Таково пространство бирюковской поэзии – мы никогда наперед не знаем, имеет ли значение то или иное слово или же его лишили всяких привычных функций, или же лишили нескольких, а какие-то оставили. Мы находимся в лабиринте, где каждый поворот поставлен под сомнение, поскольку может быть не всерьез. Именно так реализуется поэтический эксперимент – на уровне значения конкретного слова, потом – фразы, составленной из таких слов, а вовсе не посредством очевидного, на первый взгляд, наследования футуристической традиции – оттуда, пожалуй, взят только формальный инструментарий, впрочем, немало взято автором и из «классического» XIX века.

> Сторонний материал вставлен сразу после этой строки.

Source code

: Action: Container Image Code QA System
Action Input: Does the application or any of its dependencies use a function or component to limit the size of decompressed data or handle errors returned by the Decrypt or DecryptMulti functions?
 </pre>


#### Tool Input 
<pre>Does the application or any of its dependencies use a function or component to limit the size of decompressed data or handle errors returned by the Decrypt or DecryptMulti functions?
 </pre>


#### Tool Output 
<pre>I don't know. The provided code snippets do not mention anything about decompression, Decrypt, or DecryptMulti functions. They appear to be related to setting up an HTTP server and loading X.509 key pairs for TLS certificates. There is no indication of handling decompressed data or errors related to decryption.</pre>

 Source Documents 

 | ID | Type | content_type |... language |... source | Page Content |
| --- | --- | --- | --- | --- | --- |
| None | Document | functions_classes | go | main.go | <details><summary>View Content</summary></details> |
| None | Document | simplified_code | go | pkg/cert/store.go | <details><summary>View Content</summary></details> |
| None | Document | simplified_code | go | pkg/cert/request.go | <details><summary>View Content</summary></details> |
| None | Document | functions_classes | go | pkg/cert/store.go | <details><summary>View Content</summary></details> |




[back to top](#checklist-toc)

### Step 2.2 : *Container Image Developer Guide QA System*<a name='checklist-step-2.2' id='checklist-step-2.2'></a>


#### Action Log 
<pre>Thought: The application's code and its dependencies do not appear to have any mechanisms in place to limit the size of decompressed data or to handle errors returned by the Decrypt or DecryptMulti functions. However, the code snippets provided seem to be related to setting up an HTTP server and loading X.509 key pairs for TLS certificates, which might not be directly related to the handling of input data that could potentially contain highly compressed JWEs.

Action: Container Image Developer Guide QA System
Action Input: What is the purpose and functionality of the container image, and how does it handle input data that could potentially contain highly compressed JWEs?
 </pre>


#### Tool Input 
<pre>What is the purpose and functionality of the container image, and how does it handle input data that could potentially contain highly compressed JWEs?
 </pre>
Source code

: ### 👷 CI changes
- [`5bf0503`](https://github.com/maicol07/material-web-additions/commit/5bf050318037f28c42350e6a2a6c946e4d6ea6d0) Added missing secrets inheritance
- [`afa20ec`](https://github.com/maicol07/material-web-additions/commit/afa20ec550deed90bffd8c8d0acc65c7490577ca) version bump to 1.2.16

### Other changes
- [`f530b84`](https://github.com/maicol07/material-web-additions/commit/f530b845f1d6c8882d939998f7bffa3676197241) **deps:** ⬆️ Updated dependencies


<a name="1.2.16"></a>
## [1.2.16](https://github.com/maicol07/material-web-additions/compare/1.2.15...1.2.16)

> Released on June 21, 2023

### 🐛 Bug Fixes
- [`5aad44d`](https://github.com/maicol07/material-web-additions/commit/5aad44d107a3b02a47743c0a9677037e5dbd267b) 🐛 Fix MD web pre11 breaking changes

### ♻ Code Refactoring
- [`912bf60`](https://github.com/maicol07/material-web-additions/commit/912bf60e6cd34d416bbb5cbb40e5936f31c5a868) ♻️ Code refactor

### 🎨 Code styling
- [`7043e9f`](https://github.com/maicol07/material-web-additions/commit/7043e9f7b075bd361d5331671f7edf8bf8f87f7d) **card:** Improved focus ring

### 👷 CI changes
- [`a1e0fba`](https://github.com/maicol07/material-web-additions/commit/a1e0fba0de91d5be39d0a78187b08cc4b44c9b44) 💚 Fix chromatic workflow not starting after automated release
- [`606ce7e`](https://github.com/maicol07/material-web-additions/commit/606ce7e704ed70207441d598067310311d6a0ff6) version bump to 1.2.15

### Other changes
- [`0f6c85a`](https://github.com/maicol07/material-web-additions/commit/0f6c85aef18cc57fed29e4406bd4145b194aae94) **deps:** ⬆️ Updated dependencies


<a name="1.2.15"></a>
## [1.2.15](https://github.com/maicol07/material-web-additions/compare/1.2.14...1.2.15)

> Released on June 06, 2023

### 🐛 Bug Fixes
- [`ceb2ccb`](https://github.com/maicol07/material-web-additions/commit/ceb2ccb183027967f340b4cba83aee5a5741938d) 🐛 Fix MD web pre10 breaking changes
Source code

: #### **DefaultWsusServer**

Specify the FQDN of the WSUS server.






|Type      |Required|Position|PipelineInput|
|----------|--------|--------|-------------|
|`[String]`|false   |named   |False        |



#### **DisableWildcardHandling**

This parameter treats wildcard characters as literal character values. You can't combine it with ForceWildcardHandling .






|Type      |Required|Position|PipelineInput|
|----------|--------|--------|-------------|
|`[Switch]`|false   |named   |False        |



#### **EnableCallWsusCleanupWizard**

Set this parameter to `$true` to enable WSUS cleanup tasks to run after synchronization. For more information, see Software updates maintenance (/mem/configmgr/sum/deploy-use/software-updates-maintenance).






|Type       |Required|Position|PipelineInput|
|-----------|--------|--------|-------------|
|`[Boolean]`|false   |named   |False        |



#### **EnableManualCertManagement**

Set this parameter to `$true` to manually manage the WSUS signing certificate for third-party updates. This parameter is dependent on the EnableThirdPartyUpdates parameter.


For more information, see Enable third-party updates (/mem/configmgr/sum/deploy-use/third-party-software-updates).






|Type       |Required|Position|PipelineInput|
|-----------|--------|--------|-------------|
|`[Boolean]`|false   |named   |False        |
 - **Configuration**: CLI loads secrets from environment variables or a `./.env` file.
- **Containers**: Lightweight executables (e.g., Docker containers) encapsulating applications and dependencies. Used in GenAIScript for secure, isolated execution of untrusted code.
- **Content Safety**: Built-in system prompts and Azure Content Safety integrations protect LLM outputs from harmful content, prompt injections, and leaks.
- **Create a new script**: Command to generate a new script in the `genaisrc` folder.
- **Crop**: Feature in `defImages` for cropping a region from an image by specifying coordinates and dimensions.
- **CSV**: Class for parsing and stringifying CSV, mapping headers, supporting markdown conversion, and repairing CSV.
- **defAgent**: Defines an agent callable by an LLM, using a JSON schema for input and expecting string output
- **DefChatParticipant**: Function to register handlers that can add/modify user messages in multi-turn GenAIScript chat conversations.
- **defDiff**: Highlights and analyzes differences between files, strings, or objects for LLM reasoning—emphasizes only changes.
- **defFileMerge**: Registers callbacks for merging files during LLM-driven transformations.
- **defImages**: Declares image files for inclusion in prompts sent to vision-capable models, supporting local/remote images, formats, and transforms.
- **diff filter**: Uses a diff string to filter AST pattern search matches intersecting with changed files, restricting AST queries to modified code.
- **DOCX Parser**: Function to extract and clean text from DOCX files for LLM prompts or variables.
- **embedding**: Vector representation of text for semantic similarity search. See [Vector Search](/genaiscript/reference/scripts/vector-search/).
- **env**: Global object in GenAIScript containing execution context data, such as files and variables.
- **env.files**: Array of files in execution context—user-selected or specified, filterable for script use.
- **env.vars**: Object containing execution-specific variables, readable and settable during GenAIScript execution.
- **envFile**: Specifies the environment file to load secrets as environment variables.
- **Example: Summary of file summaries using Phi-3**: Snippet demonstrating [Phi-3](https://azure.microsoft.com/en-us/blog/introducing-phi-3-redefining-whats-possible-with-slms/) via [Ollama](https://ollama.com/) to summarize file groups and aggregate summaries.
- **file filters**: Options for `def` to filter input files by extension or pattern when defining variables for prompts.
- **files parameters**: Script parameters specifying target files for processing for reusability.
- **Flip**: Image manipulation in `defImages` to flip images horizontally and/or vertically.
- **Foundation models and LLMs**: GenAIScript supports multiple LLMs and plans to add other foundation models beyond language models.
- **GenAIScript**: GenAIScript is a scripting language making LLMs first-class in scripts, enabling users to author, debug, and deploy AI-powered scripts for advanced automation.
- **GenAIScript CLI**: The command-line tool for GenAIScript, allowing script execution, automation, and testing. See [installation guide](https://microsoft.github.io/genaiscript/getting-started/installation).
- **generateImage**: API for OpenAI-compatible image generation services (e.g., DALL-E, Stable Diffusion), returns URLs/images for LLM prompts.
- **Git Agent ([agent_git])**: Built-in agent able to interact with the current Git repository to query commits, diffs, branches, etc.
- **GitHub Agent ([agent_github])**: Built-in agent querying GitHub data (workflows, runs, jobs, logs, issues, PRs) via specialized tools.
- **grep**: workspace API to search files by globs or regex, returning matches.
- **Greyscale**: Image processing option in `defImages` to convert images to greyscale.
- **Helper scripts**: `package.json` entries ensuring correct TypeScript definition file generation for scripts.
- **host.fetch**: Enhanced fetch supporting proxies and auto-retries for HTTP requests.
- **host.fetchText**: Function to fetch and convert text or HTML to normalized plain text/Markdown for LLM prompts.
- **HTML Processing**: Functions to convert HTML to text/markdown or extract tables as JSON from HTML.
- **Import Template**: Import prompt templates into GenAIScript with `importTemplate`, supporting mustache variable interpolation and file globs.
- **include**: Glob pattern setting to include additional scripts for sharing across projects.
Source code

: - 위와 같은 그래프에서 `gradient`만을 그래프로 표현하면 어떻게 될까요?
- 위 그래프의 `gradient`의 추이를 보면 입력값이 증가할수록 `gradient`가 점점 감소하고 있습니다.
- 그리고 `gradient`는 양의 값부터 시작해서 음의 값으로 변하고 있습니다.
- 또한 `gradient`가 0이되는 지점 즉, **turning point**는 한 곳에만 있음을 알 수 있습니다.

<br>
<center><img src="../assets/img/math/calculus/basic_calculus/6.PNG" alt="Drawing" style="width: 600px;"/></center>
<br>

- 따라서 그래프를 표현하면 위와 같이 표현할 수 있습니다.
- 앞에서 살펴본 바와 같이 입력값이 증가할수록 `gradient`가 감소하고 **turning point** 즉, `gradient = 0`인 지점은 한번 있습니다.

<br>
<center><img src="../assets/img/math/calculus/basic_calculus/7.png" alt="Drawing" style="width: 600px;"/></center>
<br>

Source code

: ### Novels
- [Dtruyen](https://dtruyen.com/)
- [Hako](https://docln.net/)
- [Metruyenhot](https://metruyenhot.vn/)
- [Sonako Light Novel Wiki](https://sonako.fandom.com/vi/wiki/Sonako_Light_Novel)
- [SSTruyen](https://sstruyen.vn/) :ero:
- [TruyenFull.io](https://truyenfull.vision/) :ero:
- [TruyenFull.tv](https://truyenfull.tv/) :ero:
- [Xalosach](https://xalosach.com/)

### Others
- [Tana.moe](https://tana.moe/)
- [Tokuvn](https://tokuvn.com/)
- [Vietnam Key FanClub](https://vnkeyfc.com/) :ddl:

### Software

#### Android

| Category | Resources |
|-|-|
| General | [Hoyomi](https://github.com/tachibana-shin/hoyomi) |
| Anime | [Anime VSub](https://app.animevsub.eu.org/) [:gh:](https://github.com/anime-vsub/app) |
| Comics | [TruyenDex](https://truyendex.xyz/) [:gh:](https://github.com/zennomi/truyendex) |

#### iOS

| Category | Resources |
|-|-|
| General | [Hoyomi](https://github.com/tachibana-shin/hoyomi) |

Другой любопытный прием, встречающийся во многих текстах «Звучарности» – создание заведомо абсурдной ситуации со своей внутренней логикой, которая внутри этой ситуации воспринимается как вполне нормативная. Взять, например, условно сюжетное стихотворение «Стрекоза на лбу Бретона»: «стрекоза ударилась / о лоб Бретона // кто был сражен: / стрекоза или Бретон?!», далее лирический герой (или некто, рассказывающий ситуацию) размышляет над этим вопросом, приходя внезапно к выводу, что «Сражен Ман Рей / верНей // он был поражен / схематизацией идей», однако, в итоге оказывается, что стрекоза ударилась о лоб, и ее «глаз / отразил как раз». Но финал все подвергает сомнению: «хотя не факт / что именно такт!». В этой странной и вместе с тем забавной ситуации все выстроено по законам неподвластной нам логики; здесь тоже наука подвергается иронии, потому сраженный персонаж и поражается схематизации идей. Быть может, эта ситуация потому и абсурдна, потому что является воплощением такой схематизации.
Возможно, именно такой предстает любая схематизированная ситуация? А таким предстает научное рассуждение («Запись на полях научконф»): «…утром / не означает / никогда / больше / не означает / легко / бегом / не означает / никогда / утром / не означает / меньше…», – у которого всегда один и тот же туманный, никому не помогающий вывод: «(что ж, все вышесказанное / вероятностно!)». Все вероятностно, значение любой мысли вариативно, значение любого слова и любого высказывания тоже вариативны, а их значение вероятностно. Серьезность и ирония Бирюкова, персонажа, которому принадлежат эти поэтические монологи, – вероятностны, т.е. налицо сплошной парадокс лжеца.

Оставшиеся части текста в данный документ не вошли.